Muqtada al-Sadr’s fairly clear success testified to a nationalist revival. He scored despite the shifts and his anti-American activist past. Though he had stayed in Iran in the holy city of Qom for three years to finish his education, ultimately, al-Sadr distanced himself from Teheran by visiting Saudi Arabia and the United Arab Emirates countries. He stood up forcefully to the corrupt elites and then allied himself with the communists in the election. His victory, first of all, relativized the interference of religion in politics. It also attuned a militant Shiite movement and flock further to democratic logics which previously had been alien to them.
Al-Sadr’s victory also marked a quest for neutrality by Iraq, which had to balance the components of its sectarian and ethnic demographics, and did not want to see itself torn apart once more by civil wars stoked by its neighbors. The country, exhausted after thirty-eight years of uninterrupted strife, simply wanted to turn the page. Finally, al-Sadr’s electoral success bore witness to voters’ receptivity to rhetoric in the fight against corruption—for example, disparaging as “thieves” the elites that divided among themselves the spoils of a drained society and diverted oil revenues to their own benefit. The poor performance of lists led by former prime ministers witnessed to this disillusionment, as did the low voter participation rate of 44.5 percent, with nearly two-thirds of Baghdad voters abstaining.
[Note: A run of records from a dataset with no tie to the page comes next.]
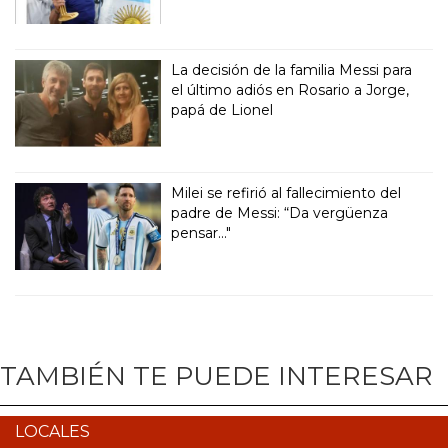
La decisión de la familia Messi para
el último adiós en Rosario a Jorge,
papá de Lionel
Milei se refirió al fallecimiento del
padre de Messi: “Da vergüenza
pensar..."
TAMBIÉN TE PUEDE INTERESAR
LOCALES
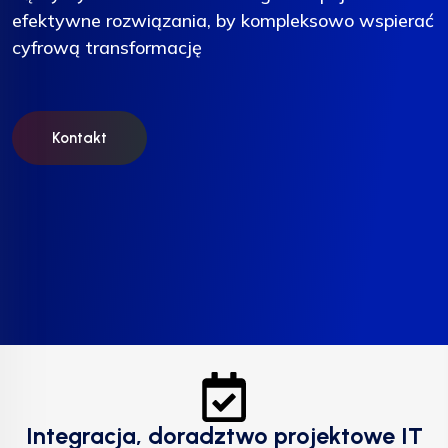
efektywne rozwiązania, by kompleksowo wspierać
efektywne rozwiązania, by kompleksowo wspierać
efektywne rozwiązania, by kompleksowo wspierać
cyfrową transformację
cyfrową transformację
cyfrową transformację
Kontakt
Kontakt
Kontakt
Integracja, doradztwo projektowe IT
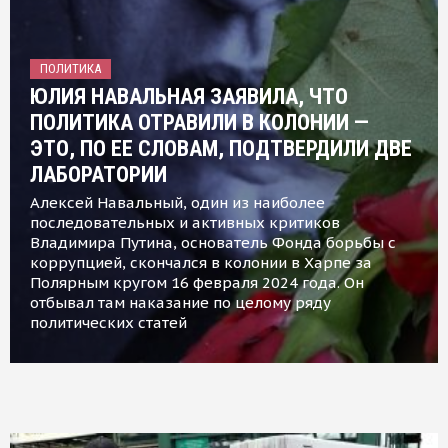
ПОЛИТИКА
ЮЛИЯ НАВАЛЬНАЯ ЗАЯВИЛА, ЧТО
ПОЛИТИКА ОТРАВИЛИ В КОЛОНИИ —
ЭТО, ПО ЕЕ СЛОВАМ, ПОДТВЕРДИЛИ ДВЕ
ЛАБОРАТОРИИ
Алексей Навальный, один из наиболее
последовательных и активных критиков
Владимира Путина, основатель Фонда борьбы с
коррупцией, скончался в колонии в Харпе за
Полярным кругом 16 февраля 2024 года. Он
отбывал там наказание по целому ряду
политических статей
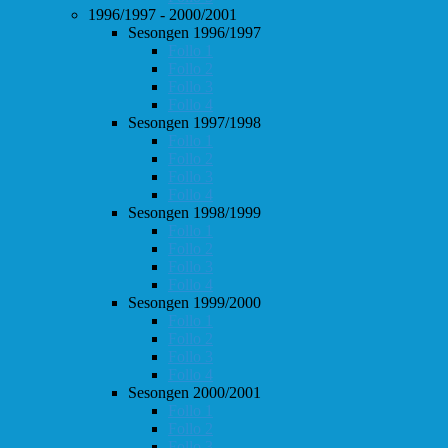
1996/1997 - 2000/2001
Sesongen 1996/1997
Follo 1
Follo 2
Follo 3
Follo 4
Sesongen 1997/1998
Follo 1
Follo 2
Follo 3
Follo 4
Sesongen 1998/1999
Follo 1
Follo 2
Follo 3
Follo 4
Sesongen 1999/2000
Follo 1
Follo 2
Follo 3
Follo 4
Sesongen 2000/2001
Follo 1
Follo 2
Follo 3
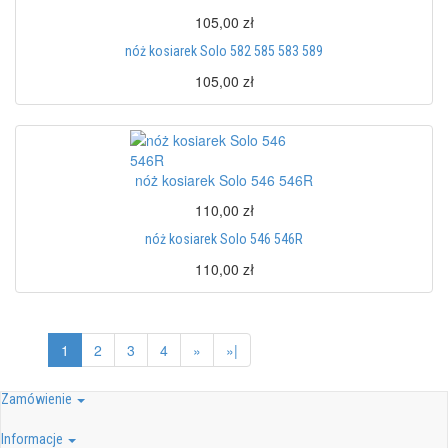
105,00 zł
nóż kosiarek Solo 582 585 583 589
105,00 zł
nóż kosiarek Solo 546 546R
110,00 zł
nóż kosiarek Solo 546 546R
110,00 zł
1
2
3
4
»
»|
Zamówienie
Informacje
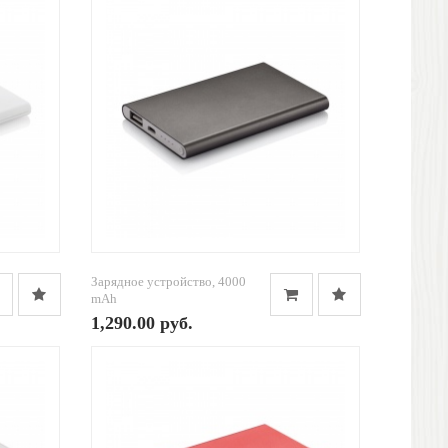
Зарядное устройство, 4000
mAh
1,290.00 руб.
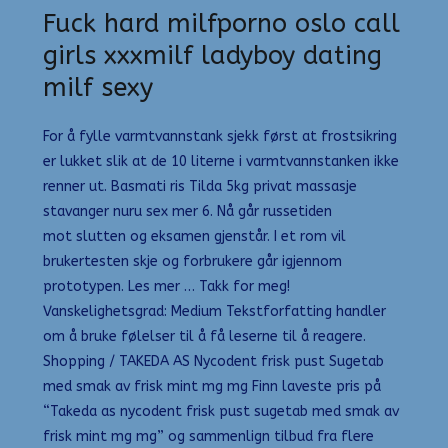
Fuck hard milfporno oslo call
girls xxxmilf ladyboy dating
milf sexy
For å fylle varmtvannstank sjekk først at frostsikring
er lukket slik at de 10 literne i varmtvannstanken ikke
renner ut. Basmati ris Tilda 5kg privat massasje
stavanger nuru sex mer 6. Nå går russetiden
mot slutten og eksamen gjenstår. I et rom vil
brukertesten skje og forbrukere går igjennom
prototypen. Les mer … Takk for meg!
Vanskelighetsgrad: Medium Tekstforfatting handler
om å bruke følelser til å få leserne til å reagere.
Shopping / TAKEDA AS Nycodent frisk pust Sugetab
med smak av frisk mint mg mg Finn laveste pris på
“Takeda as nycodent frisk pust sugetab med smak av
frisk mint mg mg” og sammenlign tilbud fra flere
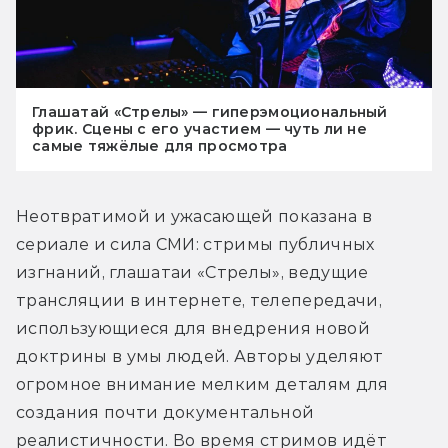
Глашатай «Стрелы» — гиперэмоциональный
фрик. Сцены с его участием — чуть ли не
самые тяжёлые для просмотра
Неотвратимой и ужасающей показана в 
сериале и сила СМИ: стримы публичных 
изгнаний, глашатаи «Стрелы», ведущие 
трансляции в интернете, телепередачи, 
использующиеся для внедрения новой 
доктрины в умы людей. Авторы уделяют 
огромное внимание мелким деталям для 
создания почти документальной 
реалистичности. Во время стримов идёт 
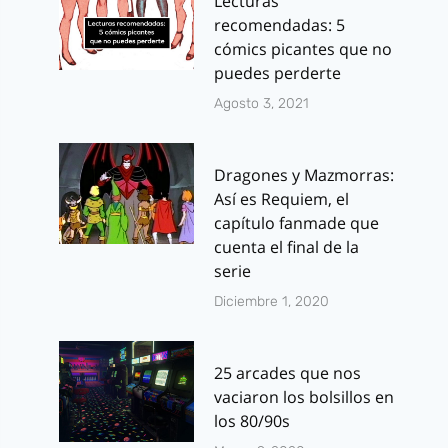
Lecturas
recomendadas: 5
cómics picantes que no
puedes perderte
Agosto 3, 2021
Dragones y Mazmorras:
Así es Requiem, el
capítulo fanmade que
cuenta el final de la
serie
Diciembre 1, 2020
25 arcades que nos
vaciaron los bolsillos en
los 80/90s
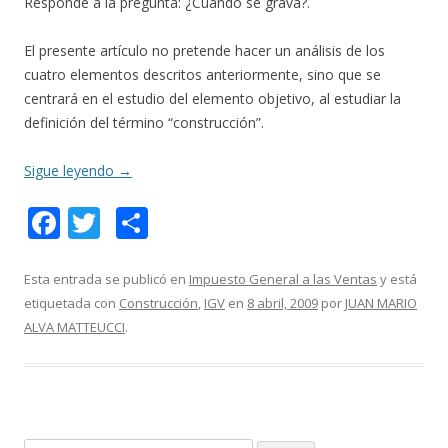
Responde a la pregunta: ¿Cuándo se grava?.
El presente artículo no pretende hacer un análisis de los
cuatro elementos descritos anteriormente, sino que se
centrará en el estudio del elemento objetivo, al estudiar la
definición del término “construcción”.
Sigue leyendo
→
F
T
C
ac
w
o
e
itt
m
Esta entrada se publicó en
Impuesto General a las Ventas
y está
etiquetada con
Construcción
,
IGV
en
8 abril, 2009
por
JUAN MARIO
b
er
p
ALVA MATTEUCCI
.
o
ar
o
ti
k
r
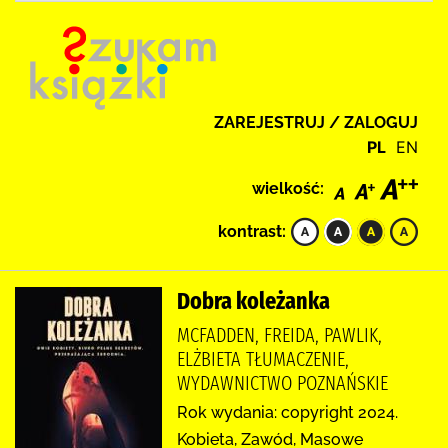
ZAREJESTRUJ / ZALOGUJ
PL
EN
wielkość:
kontrast:
Dobra koleżanka
MCFADDEN, FREIDA, PAWLIK,
ELŻBIETA TŁUMACZENIE,
WYDAWNICTWO POZNAŃSKIE
Rok wydania: copyright 2024.
Kobieta, Zawód, Masowe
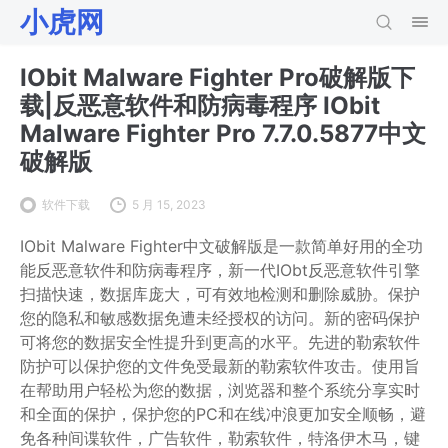
小虎网
IObit Malware Fighter Pro破解版下
载|反恶意软件和防病毒程序 IObit
Malware Fighter Pro 7.7.0.5877中文
破解版
软件下载
5 月 15, 2023
IObit Malware Fighter中文破解版是一款简单好用的全功
能反恶意软件和防病毒程序，新一代IObt反恶意软件引擎
扫描快速，数据库庞大，可有效地检测和删除威胁。保护
您的隐私和敏感数据免遭未经授权的访问。新的密码保护
可将您的数据安全性提升到更高的水平。先进的勒索软件
防护可以保护您的文件免受最新的勒索软件攻击。使用旨
在帮助用户轻松为您的数据，浏览器和整个系统分享实时
和全面的保护，保护您的PC和在线冲浪更加安全顺畅，避
免各种间谍软件，广告软件，勒索软件，特洛伊木马，键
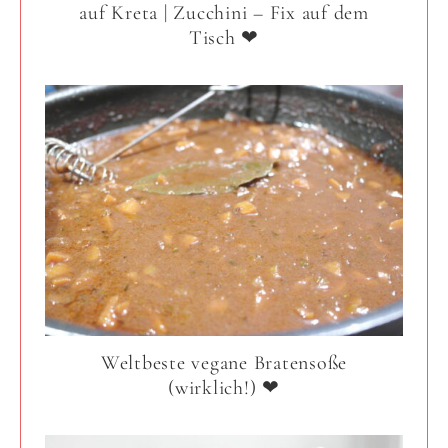
auf Kreta | Zucchini – Fix auf dem
Tisch ❤
Weltbeste vegane Bratensoße
(wirklich!) ❤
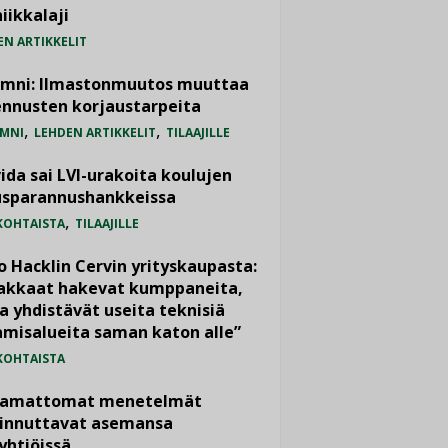
iikkalaji
EN ARTIKKELIT
umni: Ilmastonmuutos muuttaa
nnusten korjaustarpeita
,
,
MNI
LEHDEN ARTIKKELIT
TILAAJILLE
ida sai LVI-urakoita koulujen
usparannushankkeissa
,
KOHTAISTA
TILAAJILLE
o Hacklin Cervin yrityskaupasta:
iakkaat hakevat kumppaneita,
a yhdistävät useita teknisiä
misalueita saman katon alle”
KOHTAISTA
vamattomat menetelmät
iinnuttavat asemansa
yhtiöissä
In Washington, news of the election results were received cautiously. Muqtada al-Sadr still had a hellish reputation there, even if some think tanks commented favorably on his evolution. Teheran also responded with some bewilderment, having seen its positions in Syria subjected to massive Israeli bombardments ten days earlier (see below). Hence, Qasem Soleimani, the head of the Qods Force of the Revolutionary Guards, was urgently dispatched to Baghdad in the wake of the election. His mission: to keep a governing coalition from being formed that would act against the interests of the “Iranian cousin.”